== Material shown

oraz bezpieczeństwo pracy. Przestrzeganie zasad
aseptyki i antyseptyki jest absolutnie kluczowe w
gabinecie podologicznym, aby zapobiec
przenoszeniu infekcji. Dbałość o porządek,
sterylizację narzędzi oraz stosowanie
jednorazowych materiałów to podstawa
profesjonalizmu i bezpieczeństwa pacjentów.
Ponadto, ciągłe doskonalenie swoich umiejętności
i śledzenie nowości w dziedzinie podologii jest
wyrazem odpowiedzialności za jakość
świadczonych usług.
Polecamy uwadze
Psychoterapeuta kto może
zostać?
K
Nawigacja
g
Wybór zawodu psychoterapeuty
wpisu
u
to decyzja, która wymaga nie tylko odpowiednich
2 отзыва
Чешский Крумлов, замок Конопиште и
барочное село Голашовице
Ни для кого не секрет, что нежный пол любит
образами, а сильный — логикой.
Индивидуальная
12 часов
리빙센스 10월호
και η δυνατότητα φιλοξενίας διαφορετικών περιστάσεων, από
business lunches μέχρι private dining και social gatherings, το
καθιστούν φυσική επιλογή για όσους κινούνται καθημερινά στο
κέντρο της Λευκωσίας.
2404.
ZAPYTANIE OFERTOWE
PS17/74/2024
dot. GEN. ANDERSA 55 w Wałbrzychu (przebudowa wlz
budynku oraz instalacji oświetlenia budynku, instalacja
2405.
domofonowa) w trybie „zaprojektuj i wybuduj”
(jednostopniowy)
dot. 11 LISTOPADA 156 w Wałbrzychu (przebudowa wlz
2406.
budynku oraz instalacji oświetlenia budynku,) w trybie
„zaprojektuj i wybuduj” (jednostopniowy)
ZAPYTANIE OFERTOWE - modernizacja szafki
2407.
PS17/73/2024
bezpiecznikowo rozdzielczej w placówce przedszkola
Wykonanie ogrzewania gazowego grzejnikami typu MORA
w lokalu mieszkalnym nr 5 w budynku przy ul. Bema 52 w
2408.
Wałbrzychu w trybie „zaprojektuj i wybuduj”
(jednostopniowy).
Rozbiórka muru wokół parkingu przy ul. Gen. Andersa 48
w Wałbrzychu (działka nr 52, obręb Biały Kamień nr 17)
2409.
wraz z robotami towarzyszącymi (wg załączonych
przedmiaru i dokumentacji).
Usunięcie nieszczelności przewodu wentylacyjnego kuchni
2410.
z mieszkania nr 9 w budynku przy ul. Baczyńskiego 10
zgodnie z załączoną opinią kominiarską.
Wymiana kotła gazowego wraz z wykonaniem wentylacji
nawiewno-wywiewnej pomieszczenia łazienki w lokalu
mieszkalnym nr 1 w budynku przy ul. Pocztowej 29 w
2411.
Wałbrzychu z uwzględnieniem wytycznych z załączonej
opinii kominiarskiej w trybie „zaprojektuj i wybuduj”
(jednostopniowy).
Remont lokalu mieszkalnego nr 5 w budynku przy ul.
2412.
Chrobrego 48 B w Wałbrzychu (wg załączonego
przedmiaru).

====

Please recast the text of every item above as a JSON list of strings, one string per line, leaving out blank lines.

* Problem solution *
[
  "oraz bezpieczeństwo pracy. Przestrzeganie zasad",
  "aseptyki i antyseptyki jest absolutnie kluczowe w",
  "gabinecie podologicznym, aby zapobiec",
  "przenoszeniu infekcji. Dbałość o porządek,",
  "sterylizację narzędzi oraz stosowanie",
  "jednorazowych materiałów to podstawa",
  "profesjonalizmu i bezpieczeństwa pacjentów.",
  "Ponadto, ciągłe doskonalenie swoich umiejętności",
  "i śledzenie nowości w dziedzinie podologii jest",
  "wyrazem odpowiedzialności za jakość",
  "świadczonych usług.",
  "Polecamy uwadze",
  "Psychoterapeuta kto może",
  "zostać?",
  "K",
  "Nawigacja",
  "g",
  "Wybór zawodu psychoterapeuty",
  "wpisu",
  "u",
  "to decyzja, która wymaga nie tylko odpowiednich",
  "2 отзыва",
  "Чешский Крумлов, замок Конопиште и",
  "барочное село Голашовице",
  "Ни для кого не секрет, что нежный пол любит",
  "образами, а сильный — логикой.",
  "Индивидуальная",
  "12 часов",
  "리빙센스 10월호",
  "και η δυνατότητα φιλοξενίας διαφορετικών περιστάσεων, από",
  "business lunches μέχρι private dining και social gatherings, το",
  "καθιστούν φυσική επιλογή για όσους κινούνται καθημερινά στο",
  "κέντρο της Λευκωσίας.",
  "2404.",
  "ZAPYTANIE OFERTOWE",
  "PS17/74/2024",
  "dot. GEN. ANDERSA 55 w Wałbrzychu (przebudowa wlz",
  "budynku oraz instalacji oświetlenia budynku, instalacja",
  "2405.",
  "domofonowa) w trybie „zaprojektuj i wybuduj”",
  "(jednostopniowy)",
  "dot. 11 LISTOPADA 156 w Wałbrzychu (przebudowa wlz",
  "2406.",
  "budynku oraz instalacji oświetlenia budynku,) w trybie",
  "„zaprojektuj i wybuduj” (jednostopniowy)",
  "ZAPYTANIE OFERTOWE - modernizacja szafki",
  "2407.",
  "PS17/73/2024",
  "bezpiecznikowo rozdzielczej w placówce przedszkola",
  "Wykonanie ogrzewania gazowego grzejnikami typu MORA",
  "w lokalu mieszkalnym nr 5 w budynku przy ul. Bema 52 w",
  "2408.",
  "Wałbrzychu w trybie „zaprojektuj i wybuduj”",
  "(jednostopniowy).",
  "Rozbiórka muru wokół parkingu przy ul. Gen. Andersa 48",
  "w Wałbrzychu (działka nr 52, obręb Biały Kamień nr 17)",
  "2409.",
  "wraz z robotami towarzyszącymi (wg załączonych",
  "przedmiaru i dokumentacji).",
  "Usunięcie nieszczelności przewodu wentylacyjnego kuchni",
  "2410.",
  "z mieszkania nr 9 w budynku przy ul. Baczyńskiego 10",
  "zgodnie z załączoną opinią kominiarską.",
  "Wymiana kotła gazowego wraz z wykonaniem wentylacji",
  "nawiewno-wywiewnej pomieszczenia łazienki w lokalu",
  "mieszkalnym nr 1 w budynku przy ul. Pocztowej 29 w",
  "2411.",
  "Wałbrzychu z uwzględnieniem wytycznych z załączonej",
  "opinii kominiarskiej w trybie „zaprojektuj i wybuduj”",
  "(jednostopniowy).",
  "Remont lokalu mieszkalnego nr 5 w budynku przy ul.",
  "2412.",
  "Chrobrego 48 B w Wałbrzychu (wg załączonego",
  "przedmiaru)."
]